Ms. Merchant shares her perspective on onlyness within the context of inspirational narratives (including her own). The successes generally adhere to the following story arc:

Individuals tap into ideas or issues that prove deeply meaningful. Their histories, backgrounds, and surroundings influence what they notice and what evokes their response. When an idea or issue comes to the fore and ignites passion, it gives clarity of purpose going forward.

Individuals bring their distinct gifts, skills, experiences, passions, and insights to the enterprise. They value themselves for who they are, just as they are, without getting tripped up by what other people think. They simply focus on doing what they can. This orientation toward action confers its own reward. As Ms. Merchant says, “discovering yourself is a function of being yourself.”

the power of onlynessThey align with others who share their passions, purpose, goals, and values. Ms. Merchant argues that onlyness does NOT result in loneliness. Quite the contrary! Cultivating community transforms the individual from being the “only one” who gives voice to an idea or issue into a powerful force for change based on the scale and strength of the collective. Finding community may take time and effort. Social media helps! It may also mean letting loose the bonds with other communities for which the pressure to conform has proven stifling. Yet it promises the freedom to feel deeply attached to the world and others while standing firm in one’s own beliefs and ideas.

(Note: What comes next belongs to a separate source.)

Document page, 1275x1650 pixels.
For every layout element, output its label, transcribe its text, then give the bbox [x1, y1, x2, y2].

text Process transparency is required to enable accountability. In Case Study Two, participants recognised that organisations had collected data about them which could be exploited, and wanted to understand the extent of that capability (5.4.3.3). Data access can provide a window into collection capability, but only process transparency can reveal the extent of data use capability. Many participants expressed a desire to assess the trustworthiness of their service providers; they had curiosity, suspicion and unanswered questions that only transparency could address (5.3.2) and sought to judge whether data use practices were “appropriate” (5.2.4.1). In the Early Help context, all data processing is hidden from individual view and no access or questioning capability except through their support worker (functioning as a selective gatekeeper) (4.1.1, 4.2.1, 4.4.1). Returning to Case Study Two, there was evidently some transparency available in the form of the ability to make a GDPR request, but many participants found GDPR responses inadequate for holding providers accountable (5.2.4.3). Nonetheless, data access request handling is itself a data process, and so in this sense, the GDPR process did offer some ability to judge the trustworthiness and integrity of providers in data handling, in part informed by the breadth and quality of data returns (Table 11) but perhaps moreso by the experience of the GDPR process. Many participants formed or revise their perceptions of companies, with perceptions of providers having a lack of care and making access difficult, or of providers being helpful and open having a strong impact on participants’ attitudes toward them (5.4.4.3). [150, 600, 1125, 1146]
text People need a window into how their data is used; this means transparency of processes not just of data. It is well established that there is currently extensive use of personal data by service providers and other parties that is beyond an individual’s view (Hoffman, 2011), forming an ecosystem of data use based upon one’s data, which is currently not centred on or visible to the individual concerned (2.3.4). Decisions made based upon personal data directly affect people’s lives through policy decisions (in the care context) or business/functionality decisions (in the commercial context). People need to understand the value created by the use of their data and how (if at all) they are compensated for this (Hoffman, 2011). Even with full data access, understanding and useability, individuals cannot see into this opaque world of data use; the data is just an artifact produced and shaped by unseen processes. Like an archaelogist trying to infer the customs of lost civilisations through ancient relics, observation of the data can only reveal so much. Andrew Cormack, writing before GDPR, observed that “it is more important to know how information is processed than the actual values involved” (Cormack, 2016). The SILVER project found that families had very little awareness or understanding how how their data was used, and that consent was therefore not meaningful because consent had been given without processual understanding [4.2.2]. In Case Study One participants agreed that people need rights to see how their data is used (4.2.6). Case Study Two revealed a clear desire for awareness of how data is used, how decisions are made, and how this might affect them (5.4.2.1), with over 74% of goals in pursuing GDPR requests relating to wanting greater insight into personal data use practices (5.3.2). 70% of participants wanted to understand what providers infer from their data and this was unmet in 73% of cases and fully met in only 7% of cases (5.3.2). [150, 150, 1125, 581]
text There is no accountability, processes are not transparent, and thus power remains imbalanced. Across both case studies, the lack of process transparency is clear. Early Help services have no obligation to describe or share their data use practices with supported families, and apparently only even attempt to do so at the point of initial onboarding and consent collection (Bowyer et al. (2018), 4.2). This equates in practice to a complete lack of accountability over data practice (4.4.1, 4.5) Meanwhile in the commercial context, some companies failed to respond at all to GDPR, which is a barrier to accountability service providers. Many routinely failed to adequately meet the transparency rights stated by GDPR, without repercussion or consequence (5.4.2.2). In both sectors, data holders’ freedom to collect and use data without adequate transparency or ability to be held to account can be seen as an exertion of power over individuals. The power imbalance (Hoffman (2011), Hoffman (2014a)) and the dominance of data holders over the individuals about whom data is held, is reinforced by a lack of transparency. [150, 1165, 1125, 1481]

They invest the time and energy to forge trusted, cohesive communities. Such communities balance the distinctive ideas and contributions of the individuals with the overarching mission and goals of the collective. They forge trust. Ms. Merchant writes:

“To move an idea into reality, everyone involved with it needs to know how to be curious enough to discover the right problems to solve. They need to listen to one another as options are explored, and be vulnerable enough to accept help from one another. Also, they need to tussle together on tough decisions so that, ultimately, they can lean on one another as they prepare to move into action.”

They commit to taking effective action. They build frameworks that enable individuals to contribute based on what they see while ensuring that the end results contribute responsibly to the overarching purpose. They foster collaboration using all relevant technology and make sure there’s ample room for in-person gatherings. They give ideas room to grow without suffocating them with unrealistic expectations or a mandate to be “successful.” To that end, side projects and extracurricular activities can provide relatively low-risk testing grounds.

Mr. Merchant warns that the road ahead may not be clear, and the journey may take a number of twists and turns. That’s OK! As she says: “Until you do the actual work, the strength and specificity of your goal will not become clear – to you or to others.”

While Ms. Merchant’s book contemplates making a dent in the world, I find the concepts germane to crafting one’s life plan. It argues for spirited and intentional exploration rather than adhering to a conventional road map. As Ralph Waldo Emerson once said, “Do not go where the path may lead, go instead where there is no path and leave a trail.”